Curriculum Support Materials:

  1. Poster 1. Honey bee collecting pollen

Other Materials:

  1. Slides of honey bee legs (see list of suppliers in Appendix)
  2. Art materials such as balloons, paper mache, clay, egg cartons
  3. Hair brushes (to represent the bee's hairy body)
  4. Hair combs (to represent the pollen combs on the bee's leg)
  5. Cooked rice (to represent sticky pollen grains)
  6. Small bowl (to represent the pollen basket)

Information Sheets:

Activity Sheets:

Lesson Plan

Introduction activity (20 minutes)

See grade cluster K-3, Lesson 1.1 for beginning Honey Bee Body activities. This lesson will build upon those activities. Discuss the basic bee body parts with the students to ascertain their base knowledge of honey bee anatomy. Show Poster 1 (Honey bee collecting pollen) to stimulate the discussion. Review body parts, such as head, thorax, abdomen, wings, legs, simple eyes, compound eyes.

Activity 1 Making a honey bee model (30 minutes)

Have the students examine a slide of a honey bee's leg under the microscope and look at drawings of honey bees. Give each student a copy of Activity Sheet 26 (parts of a honey bee head) and Activity Sheet 27 (worker honey bee hind leg). Review and discuss the structures depicted.
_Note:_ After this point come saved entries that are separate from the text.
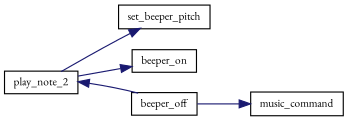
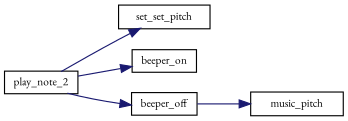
  digraph {
    fontname="EB Garamond"
    rankdir=LR
    node [color=black fillcolor=white fontname="EB Garamond" fontsize=10 shape=record style=filled]
    edge [color=midnightblue fontname="EB Garamond" fontsize=10 labelfontname=Helvetica labelfontsize=10 style=solid]
    n1 [height=0.2 label=play_note_2 width=0.4]
-   n2 [height=0.2 label=set_beeper_pitch width=0.4]
+   n2 [height=0.2 label=set_set_pitch width=0.4]
    n3 [height=0.2 label=beeper_on width=0.4]
    n4 [height=0.2 label=beeper_off width=0.4]
-   n5 [height=0.2 label=music_command width=0.4]
+   n5 [height=0.2 label=music_pitch width=0.4]
    n1 -> n2
    n1 -> n3
-   n4 -> n1
+   n1 -> n4
    n4 -> n5
  }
Encourage students to construct bee models out of a variety of materials such as ballons, paper mache, clay and/or egg cartons, or draw a picture of a worker bee based on what they see. Encourage them to include as many special structures as possible. This will help them equate form and function.

Activity 2 Collecting pollen (10 minutes)

Demonstrate how pollen gets on the bee's body by sprinkling cold cooked rice into a hairbrush. Them comb the rice out using the comb. Press two combs together to represent the pollen press. Then mash the rice into a ball in the bowl.

Conclusion (20 minutes)

Pollination is the movement of pollen from the male part of the flower to the female part. Have students discuss why pollination by insects is important. Give each student a copy of Activity Sheet 10 (Plants pollinated by insects). How would their diets be different if those foods were not available? Have the students relate aspects of the honey bee's anatomy (such as their hairiness) to their ability to pollinate flowers.



Words with special meanings:

(for understanding only, not to be tested)

  1. Head
  2. Thorax
  3. Abdomen
  4. Pollen basket
  5. Ocellus or simple eye
  6. Compound eye
  7. Proboscis
  8. Femur
  9. Tibia
  10. Rake
  11. Comb


A Scanning Electron Microscope Atlas of the Honey Bee, by E.H. Erickson, Jr., S.D. Carlson and M.B. Garment. Published by Iowa State University Press, Ames, IA, 1986.

The Fascinating World of Bees, by A. Julivert. Published by Barrons, N.Y., 1991.

All Kinds of Bees, by D. E. Shuttlesworth. Published by Random House, N.Y., 1967.

Anatomy of the Honey Bee, by R. E. Snodgrass. Published by Comstock Publishing Associates, Ithaca, N.Y., 1956. Text is technical. Available from Wicwas Press, Chesire CT.